- _EXERCISE DIRECTIONS_: Restate word for word the line containing "Output key: every" and each line that follows it, through the last line below, and nothing else.

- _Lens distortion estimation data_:
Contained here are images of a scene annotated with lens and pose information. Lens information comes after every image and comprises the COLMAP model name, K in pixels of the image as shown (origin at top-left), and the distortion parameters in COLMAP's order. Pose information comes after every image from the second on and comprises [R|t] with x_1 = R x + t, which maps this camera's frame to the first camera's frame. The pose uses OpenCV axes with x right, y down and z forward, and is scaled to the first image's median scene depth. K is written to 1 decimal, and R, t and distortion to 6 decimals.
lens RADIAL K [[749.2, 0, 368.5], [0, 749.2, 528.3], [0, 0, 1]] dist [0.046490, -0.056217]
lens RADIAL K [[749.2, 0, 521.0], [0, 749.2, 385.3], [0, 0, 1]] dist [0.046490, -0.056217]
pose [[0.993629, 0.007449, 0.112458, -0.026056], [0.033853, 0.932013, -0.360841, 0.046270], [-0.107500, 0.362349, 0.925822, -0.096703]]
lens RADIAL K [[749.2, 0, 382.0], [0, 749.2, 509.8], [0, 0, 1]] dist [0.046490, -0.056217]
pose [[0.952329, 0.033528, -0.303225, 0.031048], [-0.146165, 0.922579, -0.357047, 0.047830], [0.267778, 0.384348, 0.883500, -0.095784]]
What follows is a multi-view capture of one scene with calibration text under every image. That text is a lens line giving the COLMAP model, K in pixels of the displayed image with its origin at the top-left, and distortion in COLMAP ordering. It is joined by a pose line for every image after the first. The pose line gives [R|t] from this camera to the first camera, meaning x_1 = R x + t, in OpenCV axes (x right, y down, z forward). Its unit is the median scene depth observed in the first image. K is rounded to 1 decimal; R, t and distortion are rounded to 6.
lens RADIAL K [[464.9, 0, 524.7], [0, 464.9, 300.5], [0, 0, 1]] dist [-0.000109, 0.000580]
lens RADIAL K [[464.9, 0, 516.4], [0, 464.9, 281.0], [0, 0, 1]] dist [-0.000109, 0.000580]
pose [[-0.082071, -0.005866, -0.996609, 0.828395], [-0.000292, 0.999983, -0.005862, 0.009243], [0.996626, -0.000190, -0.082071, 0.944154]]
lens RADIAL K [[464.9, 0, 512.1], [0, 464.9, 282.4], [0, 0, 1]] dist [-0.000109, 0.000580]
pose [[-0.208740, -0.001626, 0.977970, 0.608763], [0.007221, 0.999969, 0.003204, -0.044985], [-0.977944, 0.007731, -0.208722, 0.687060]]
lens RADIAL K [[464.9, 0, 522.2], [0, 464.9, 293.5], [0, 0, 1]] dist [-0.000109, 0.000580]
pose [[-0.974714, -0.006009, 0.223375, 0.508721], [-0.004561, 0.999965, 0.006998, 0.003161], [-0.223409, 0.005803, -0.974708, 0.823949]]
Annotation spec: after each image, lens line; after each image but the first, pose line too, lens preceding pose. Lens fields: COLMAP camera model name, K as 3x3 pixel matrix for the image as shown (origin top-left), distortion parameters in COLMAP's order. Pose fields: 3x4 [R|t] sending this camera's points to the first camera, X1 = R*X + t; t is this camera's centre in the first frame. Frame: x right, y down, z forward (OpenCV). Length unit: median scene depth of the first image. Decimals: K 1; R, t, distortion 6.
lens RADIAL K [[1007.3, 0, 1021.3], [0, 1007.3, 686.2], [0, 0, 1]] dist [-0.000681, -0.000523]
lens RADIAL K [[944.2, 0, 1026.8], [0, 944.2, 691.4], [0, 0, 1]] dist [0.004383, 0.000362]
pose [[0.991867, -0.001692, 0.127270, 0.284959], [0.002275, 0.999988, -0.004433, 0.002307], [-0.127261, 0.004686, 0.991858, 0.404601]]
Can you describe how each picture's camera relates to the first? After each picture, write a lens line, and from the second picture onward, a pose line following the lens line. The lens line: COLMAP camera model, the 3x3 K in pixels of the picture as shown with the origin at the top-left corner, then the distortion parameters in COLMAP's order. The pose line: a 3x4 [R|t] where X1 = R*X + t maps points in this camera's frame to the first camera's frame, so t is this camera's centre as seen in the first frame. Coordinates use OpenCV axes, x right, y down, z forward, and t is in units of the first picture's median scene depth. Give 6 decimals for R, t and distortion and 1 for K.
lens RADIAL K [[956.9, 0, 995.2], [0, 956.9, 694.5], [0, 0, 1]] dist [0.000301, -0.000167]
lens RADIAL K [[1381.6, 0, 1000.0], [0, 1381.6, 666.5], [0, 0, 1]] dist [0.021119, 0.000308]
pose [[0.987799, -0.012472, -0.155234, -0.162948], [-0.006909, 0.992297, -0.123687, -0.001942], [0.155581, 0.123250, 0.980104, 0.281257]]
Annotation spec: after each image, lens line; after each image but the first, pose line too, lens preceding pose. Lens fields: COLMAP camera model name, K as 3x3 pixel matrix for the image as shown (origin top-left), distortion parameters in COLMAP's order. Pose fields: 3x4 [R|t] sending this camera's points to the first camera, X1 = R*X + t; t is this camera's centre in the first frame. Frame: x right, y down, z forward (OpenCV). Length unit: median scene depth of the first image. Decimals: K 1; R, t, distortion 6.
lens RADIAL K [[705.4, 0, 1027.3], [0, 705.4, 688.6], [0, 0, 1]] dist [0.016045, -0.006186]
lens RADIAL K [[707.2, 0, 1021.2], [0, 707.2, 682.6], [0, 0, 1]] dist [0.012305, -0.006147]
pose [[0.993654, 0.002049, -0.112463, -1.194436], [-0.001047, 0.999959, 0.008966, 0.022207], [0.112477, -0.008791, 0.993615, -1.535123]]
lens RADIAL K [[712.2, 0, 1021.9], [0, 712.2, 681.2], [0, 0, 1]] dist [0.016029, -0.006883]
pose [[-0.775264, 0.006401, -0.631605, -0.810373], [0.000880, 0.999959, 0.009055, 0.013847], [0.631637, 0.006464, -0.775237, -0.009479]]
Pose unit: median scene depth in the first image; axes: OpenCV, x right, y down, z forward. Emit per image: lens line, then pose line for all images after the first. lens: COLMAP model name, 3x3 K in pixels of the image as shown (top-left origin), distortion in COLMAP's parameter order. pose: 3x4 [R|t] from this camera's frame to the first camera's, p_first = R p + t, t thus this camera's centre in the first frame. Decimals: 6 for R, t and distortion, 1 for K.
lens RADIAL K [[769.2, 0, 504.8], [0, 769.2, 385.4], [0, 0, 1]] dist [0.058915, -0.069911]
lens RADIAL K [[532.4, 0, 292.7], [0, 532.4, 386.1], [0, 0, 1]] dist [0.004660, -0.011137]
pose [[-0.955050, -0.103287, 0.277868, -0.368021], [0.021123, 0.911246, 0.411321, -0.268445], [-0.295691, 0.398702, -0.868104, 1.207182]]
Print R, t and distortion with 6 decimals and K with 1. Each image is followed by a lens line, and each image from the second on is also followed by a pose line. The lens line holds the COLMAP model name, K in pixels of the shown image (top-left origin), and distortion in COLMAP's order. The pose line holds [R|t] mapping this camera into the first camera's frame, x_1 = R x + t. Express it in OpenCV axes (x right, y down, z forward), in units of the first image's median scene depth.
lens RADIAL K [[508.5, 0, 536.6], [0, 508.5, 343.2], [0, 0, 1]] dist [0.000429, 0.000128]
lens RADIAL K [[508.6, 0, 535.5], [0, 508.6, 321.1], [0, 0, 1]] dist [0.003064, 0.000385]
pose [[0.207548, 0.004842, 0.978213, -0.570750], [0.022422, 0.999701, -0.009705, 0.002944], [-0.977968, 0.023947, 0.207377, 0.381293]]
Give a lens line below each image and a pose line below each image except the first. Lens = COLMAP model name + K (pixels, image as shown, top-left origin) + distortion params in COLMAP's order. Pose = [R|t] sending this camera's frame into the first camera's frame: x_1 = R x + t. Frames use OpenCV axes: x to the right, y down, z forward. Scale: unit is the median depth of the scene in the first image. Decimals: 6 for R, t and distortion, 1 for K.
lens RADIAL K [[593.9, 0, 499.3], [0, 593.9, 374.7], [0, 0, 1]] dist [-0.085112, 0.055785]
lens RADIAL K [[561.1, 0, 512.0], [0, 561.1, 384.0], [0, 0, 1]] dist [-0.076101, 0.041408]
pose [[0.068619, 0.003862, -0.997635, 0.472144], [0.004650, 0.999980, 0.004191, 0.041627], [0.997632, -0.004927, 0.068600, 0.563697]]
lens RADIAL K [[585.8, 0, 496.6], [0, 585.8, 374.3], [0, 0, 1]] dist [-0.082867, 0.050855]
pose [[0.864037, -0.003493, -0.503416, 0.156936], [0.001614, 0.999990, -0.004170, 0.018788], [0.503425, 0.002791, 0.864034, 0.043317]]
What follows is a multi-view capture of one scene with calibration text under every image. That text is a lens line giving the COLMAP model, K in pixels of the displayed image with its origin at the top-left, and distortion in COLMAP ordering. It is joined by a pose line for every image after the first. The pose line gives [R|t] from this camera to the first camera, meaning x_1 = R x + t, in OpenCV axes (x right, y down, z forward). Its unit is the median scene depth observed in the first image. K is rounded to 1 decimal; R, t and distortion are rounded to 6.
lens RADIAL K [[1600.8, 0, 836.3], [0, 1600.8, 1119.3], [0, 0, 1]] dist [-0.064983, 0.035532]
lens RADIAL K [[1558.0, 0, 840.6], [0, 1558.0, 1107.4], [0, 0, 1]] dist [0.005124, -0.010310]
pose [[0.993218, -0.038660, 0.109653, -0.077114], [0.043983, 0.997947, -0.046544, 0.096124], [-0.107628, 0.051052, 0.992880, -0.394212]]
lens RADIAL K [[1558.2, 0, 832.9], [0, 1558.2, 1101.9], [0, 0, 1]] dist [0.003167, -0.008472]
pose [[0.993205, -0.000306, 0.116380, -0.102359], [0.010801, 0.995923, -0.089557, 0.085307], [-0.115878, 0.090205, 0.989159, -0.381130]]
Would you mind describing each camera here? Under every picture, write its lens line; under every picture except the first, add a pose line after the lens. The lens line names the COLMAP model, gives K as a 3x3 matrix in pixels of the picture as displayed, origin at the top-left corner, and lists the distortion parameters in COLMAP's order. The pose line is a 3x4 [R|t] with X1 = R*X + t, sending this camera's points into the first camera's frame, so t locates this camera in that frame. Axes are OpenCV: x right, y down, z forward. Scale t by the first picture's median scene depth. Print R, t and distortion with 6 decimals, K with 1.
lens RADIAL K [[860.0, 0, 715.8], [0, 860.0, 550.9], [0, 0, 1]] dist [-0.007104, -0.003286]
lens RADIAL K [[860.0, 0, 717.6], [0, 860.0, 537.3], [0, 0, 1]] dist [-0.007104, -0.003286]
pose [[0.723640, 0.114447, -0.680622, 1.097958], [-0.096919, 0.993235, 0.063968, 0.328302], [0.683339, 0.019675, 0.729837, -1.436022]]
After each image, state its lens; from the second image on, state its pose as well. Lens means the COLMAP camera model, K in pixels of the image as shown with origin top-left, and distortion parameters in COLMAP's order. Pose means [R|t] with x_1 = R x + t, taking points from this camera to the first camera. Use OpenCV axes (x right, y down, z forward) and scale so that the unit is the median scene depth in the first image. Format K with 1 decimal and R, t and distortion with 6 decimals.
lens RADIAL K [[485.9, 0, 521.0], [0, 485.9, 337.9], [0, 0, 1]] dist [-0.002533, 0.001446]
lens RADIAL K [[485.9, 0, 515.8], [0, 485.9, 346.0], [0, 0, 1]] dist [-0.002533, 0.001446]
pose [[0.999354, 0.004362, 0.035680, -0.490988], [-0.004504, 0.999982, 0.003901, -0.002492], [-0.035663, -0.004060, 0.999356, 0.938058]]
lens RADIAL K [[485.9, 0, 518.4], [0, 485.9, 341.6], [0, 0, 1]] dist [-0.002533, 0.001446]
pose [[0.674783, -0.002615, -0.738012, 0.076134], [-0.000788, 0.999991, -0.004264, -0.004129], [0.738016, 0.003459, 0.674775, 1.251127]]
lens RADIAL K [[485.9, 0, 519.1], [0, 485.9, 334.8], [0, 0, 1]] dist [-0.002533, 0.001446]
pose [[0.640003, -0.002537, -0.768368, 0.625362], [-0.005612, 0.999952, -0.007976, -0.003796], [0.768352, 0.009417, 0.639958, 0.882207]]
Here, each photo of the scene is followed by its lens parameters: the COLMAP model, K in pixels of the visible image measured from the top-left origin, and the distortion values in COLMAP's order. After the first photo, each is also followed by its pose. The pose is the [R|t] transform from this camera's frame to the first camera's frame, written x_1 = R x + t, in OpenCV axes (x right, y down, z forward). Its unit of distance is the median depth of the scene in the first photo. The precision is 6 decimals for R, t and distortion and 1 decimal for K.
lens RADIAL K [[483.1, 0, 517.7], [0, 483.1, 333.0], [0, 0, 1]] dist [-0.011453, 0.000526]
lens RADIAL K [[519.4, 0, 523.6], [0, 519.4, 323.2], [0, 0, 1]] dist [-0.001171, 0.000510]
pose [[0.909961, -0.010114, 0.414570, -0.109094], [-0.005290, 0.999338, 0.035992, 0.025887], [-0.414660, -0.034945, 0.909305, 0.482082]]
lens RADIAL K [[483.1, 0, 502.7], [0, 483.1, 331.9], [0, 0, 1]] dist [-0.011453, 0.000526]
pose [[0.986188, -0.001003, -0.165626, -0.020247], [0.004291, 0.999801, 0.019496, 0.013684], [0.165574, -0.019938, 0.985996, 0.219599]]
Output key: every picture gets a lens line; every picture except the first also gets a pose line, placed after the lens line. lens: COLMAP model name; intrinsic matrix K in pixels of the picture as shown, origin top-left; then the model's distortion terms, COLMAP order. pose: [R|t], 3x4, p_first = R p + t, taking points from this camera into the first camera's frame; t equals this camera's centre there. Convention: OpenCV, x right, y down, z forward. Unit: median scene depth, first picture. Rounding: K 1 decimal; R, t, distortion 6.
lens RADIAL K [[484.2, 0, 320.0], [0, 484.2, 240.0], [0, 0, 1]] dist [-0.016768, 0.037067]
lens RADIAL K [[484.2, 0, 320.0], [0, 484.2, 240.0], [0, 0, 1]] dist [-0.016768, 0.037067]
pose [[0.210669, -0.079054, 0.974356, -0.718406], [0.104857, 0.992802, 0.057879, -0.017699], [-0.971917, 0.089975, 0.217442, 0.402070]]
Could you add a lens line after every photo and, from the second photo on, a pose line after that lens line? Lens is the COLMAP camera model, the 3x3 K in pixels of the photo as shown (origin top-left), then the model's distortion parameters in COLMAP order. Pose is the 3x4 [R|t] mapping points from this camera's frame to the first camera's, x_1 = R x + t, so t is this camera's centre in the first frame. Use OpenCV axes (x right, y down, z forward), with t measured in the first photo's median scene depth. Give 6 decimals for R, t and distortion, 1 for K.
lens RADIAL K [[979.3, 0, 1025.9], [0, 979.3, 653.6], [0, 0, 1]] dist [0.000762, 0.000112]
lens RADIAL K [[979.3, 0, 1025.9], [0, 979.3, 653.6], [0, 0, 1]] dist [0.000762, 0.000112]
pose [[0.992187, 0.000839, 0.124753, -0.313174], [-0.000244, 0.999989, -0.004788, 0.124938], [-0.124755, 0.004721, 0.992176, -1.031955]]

- _EXERCISE SOLUTION_:
Output key: every picture gets a lens line; every picture except the first also gets a pose line, placed after the lens line. lens: COLMAP model name; intrinsic matrix K in pixels of the picture as shown, origin top-left; then the model's distortion terms, COLMAP order. pose: [R|t], 3x4, p_first = R p + t, taking points from this camera into the first camera's frame; t equals this camera's centre there. Convention: OpenCV, x right, y down, z forward. Unit: median scene depth, first picture. Rounding: K 1 decimal; R, t, distortion 6.
lens RADIAL K [[484.2, 0, 320.0], [0, 484.2, 240.0], [0, 0, 1]] dist [-0.016768, 0.037067]
lens RADIAL K [[484.2, 0, 320.0], [0, 484.2, 240.0], [0, 0, 1]] dist [-0.016768, 0.037067]
pose [[0.210669, -0.079054, 0.974356, -0.718406], [0.104857, 0.992802, 0.057879, -0.017699], [-0.971917, 0.089975, 0.217442, 0.402070]]
Could you add a lens line after every photo and, from the second photo on, a pose line after that lens line? Lens is the COLMAP camera model, the 3x3 K in pixels of the photo as shown (origin top-left), then the model's distortion parameters in COLMAP order. Pose is the 3x4 [R|t] mapping points from this camera's frame to the first camera's, x_1 = R x + t, so t is this camera's centre in the first frame. Use OpenCV axes (x right, y down, z forward), with t measured in the first photo's median scene depth. Give 6 decimals for R, t and distortion, 1 for K.
lens RADIAL K [[979.3, 0, 1025.9], [0, 979.3, 653.6], [0, 0, 1]] dist [0.000762, 0.000112]
lens RADIAL K [[979.3, 0, 1025.9], [0, 979.3, 653.6], [0, 0, 1]] dist [0.000762, 0.000112]
pose [[0.992187, 0.000839, 0.124753, -0.313174], [-0.000244, 0.999989, -0.004788, 0.124938], [-0.124755, 0.004721, 0.992176, -1.031955]]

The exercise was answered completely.